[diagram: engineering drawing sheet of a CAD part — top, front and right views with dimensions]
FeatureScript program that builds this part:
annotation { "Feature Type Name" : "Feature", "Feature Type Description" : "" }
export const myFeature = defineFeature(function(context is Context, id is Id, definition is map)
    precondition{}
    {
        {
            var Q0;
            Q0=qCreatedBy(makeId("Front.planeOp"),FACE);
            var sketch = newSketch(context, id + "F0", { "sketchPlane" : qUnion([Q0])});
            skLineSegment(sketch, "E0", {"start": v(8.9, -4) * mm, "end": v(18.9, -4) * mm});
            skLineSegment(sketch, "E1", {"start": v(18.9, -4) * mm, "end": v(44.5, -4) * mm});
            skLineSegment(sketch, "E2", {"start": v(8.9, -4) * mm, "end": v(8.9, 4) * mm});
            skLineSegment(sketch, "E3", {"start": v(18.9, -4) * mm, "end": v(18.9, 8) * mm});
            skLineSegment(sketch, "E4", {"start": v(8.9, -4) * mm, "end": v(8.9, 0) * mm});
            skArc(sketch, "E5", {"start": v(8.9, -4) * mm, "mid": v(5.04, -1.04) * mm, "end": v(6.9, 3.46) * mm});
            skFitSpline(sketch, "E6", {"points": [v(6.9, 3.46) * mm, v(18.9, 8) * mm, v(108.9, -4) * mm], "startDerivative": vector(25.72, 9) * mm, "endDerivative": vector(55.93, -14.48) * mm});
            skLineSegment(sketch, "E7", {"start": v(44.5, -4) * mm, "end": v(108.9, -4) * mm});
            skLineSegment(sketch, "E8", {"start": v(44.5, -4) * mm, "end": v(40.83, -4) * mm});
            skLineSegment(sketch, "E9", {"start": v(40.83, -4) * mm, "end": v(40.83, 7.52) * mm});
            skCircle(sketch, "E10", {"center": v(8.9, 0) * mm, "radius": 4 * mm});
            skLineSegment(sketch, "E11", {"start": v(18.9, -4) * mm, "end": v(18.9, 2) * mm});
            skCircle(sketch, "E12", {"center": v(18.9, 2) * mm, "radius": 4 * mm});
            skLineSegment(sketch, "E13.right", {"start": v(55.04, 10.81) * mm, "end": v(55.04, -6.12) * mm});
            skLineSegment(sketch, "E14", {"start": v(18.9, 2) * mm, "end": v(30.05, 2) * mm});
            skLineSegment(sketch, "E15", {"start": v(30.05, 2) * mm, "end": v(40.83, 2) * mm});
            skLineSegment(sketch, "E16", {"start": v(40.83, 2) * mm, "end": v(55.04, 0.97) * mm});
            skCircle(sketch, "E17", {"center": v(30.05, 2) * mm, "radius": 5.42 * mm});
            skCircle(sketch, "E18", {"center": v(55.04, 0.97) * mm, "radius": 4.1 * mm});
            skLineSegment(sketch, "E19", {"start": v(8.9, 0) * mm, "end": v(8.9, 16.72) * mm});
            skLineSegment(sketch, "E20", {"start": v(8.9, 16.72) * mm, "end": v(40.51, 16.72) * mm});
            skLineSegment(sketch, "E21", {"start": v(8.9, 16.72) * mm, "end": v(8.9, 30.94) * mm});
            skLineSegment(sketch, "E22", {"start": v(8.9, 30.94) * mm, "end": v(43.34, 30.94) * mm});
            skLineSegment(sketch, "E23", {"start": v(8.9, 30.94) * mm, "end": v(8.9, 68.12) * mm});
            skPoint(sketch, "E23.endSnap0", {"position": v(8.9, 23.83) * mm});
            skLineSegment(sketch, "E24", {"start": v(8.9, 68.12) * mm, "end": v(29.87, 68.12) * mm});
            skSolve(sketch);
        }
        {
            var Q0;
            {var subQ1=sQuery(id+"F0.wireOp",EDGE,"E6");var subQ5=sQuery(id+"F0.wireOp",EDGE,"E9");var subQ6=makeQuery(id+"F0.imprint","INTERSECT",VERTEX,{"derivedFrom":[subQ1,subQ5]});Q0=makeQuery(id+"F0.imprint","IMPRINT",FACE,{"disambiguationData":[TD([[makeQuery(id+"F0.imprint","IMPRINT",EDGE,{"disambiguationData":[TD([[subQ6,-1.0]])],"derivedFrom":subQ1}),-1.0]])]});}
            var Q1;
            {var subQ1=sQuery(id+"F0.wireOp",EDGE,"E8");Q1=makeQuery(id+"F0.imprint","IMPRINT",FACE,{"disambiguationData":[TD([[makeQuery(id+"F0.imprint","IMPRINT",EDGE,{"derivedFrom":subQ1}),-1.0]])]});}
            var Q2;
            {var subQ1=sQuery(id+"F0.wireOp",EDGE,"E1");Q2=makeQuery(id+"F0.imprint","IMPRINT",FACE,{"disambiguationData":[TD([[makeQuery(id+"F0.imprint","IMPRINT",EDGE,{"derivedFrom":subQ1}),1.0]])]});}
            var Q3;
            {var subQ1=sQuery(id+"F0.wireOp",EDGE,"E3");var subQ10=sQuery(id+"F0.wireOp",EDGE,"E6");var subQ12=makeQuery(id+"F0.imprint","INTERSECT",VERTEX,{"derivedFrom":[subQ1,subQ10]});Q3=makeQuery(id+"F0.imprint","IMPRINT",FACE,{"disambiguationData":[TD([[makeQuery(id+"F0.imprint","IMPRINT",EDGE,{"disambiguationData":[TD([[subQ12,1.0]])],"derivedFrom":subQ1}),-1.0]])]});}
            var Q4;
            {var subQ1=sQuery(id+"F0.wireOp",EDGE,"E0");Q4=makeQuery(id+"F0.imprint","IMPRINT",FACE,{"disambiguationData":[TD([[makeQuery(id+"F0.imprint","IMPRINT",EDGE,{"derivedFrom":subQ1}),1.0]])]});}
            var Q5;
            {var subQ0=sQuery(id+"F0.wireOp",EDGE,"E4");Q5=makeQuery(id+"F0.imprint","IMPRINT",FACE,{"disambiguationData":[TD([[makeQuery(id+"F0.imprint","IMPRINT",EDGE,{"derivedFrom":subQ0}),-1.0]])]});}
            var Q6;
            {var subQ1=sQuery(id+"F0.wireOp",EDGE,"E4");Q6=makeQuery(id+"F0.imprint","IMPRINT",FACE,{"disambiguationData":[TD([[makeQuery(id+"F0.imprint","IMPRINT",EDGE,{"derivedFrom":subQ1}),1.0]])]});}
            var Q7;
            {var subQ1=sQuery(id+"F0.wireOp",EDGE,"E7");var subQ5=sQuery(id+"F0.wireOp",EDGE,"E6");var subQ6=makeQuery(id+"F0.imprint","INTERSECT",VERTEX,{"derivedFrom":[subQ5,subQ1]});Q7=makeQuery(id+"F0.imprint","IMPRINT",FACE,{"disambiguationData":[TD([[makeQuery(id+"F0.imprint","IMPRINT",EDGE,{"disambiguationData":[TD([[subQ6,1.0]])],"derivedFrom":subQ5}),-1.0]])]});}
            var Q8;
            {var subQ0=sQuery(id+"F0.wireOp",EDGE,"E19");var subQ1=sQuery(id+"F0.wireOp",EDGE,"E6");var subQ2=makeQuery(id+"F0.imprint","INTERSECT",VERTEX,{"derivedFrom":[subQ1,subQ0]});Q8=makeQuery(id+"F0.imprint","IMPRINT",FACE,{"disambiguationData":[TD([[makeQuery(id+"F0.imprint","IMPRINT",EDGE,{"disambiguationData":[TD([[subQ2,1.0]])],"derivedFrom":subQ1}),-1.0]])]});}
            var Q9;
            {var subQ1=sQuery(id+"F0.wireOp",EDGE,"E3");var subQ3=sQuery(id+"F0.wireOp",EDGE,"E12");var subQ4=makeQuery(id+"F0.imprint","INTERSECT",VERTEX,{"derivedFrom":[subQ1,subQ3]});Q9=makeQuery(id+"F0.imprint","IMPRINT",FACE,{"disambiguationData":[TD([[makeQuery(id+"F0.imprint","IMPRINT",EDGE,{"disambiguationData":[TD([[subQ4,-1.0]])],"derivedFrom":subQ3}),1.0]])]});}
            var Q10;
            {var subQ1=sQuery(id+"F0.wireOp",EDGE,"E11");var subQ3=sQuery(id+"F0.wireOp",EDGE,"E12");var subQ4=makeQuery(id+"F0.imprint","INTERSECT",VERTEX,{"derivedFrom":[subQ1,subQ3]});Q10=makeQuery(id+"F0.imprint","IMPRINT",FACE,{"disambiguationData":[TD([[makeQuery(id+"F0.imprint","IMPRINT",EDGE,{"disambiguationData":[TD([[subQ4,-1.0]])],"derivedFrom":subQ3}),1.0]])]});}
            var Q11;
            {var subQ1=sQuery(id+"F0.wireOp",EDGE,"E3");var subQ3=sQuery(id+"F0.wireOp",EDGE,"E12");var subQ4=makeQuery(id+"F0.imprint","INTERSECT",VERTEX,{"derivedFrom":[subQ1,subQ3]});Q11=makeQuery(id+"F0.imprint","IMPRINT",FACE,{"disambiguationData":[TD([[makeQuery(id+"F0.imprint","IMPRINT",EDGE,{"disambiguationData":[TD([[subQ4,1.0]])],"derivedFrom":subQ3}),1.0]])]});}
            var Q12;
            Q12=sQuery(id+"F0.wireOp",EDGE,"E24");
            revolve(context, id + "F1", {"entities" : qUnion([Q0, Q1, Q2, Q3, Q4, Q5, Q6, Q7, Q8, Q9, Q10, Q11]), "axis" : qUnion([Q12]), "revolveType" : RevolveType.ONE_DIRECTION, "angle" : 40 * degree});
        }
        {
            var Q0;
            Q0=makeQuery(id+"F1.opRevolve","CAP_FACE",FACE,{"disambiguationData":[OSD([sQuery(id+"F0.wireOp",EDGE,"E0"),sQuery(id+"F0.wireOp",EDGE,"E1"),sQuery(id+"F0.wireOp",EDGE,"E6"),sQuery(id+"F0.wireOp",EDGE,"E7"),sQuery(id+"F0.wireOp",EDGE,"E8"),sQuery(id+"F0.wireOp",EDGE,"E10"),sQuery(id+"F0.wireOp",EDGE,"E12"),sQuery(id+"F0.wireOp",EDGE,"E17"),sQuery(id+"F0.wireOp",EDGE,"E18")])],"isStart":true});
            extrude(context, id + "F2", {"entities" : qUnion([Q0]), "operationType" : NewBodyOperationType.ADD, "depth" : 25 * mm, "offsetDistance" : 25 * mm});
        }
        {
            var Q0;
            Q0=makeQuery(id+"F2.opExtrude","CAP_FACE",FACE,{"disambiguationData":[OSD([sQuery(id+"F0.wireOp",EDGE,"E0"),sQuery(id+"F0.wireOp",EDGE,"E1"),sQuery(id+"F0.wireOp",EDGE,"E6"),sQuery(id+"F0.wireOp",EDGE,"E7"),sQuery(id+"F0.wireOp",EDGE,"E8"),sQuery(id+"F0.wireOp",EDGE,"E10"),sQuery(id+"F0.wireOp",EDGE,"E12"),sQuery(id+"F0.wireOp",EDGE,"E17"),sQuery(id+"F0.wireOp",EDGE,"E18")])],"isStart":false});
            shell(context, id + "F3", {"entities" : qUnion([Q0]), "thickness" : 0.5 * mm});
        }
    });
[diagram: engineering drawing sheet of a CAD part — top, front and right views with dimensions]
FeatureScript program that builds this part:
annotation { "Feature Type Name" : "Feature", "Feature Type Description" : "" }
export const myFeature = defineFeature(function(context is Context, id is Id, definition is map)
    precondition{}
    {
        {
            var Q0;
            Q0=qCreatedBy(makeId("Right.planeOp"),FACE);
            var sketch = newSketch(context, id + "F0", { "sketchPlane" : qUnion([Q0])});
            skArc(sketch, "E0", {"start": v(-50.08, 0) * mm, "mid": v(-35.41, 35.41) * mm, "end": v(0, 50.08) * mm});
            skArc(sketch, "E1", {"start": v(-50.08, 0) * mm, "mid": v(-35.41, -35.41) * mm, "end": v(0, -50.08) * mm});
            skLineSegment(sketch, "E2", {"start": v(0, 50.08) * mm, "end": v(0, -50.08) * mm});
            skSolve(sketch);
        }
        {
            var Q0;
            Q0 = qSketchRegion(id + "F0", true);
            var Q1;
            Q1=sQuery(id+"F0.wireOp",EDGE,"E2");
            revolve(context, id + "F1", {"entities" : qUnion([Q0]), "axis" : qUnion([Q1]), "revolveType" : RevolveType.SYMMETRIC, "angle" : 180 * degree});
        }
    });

----

[PROBLEM REQUIREMENTS]: Rewrite the listing from its first line through the line containing "[v(6.9, 3.46) *", substituting "revolvedPart" for "myFeature" and changing nothing else.

[RESULT OF THIS TASK]:
[diagram: engineering drawing sheet of a CAD part — top, front and right views with dimensions]
FeatureScript program that builds this part:
annotation { "Feature Type Name" : "Feature", "Feature Type Description" : "" }
export const revolvedPart = defineFeature(function(context is Context, id is Id, definition is map)
    precondition{}
    {
        {
            var Q0;
            Q0=qCreatedBy(makeId("Front.planeOp"),FACE);
            var sketch = newSketch(context, id + "F0", { "sketchPlane" : qUnion([Q0])});
            skLineSegment(sketch, "E0", {"start": v(8.9, -4) * mm, "end": v(18.9, -4) * mm});
            skLineSegment(sketch, "E1", {"start": v(18.9, -4) * mm, "end": v(44.5, -4) * mm});
            skLineSegment(sketch, "E2", {"start": v(8.9, -4) * mm, "end": v(8.9, 4) * mm});
            skLineSegment(sketch, "E3", {"start": v(18.9, -4) * mm, "end": v(18.9, 8) * mm});
            skLineSegment(sketch, "E4", {"start": v(8.9, -4) * mm, "end": v(8.9, 0) * mm});
            skArc(sketch, "E5", {"start": v(8.9, -4) * mm, "mid": v(5.04, -1.04) * mm, "end": v(6.9, 3.46) * mm});
            skFitSpline(sketch, "E6", {"points": [v(6.9, 3.46) * mm, v(18.9, 8) * mm, v(108.9, -4) * mm], "startDerivative": vector(25.72, 9) * mm, "endDerivative": vector(55.93, -14.48) * mm});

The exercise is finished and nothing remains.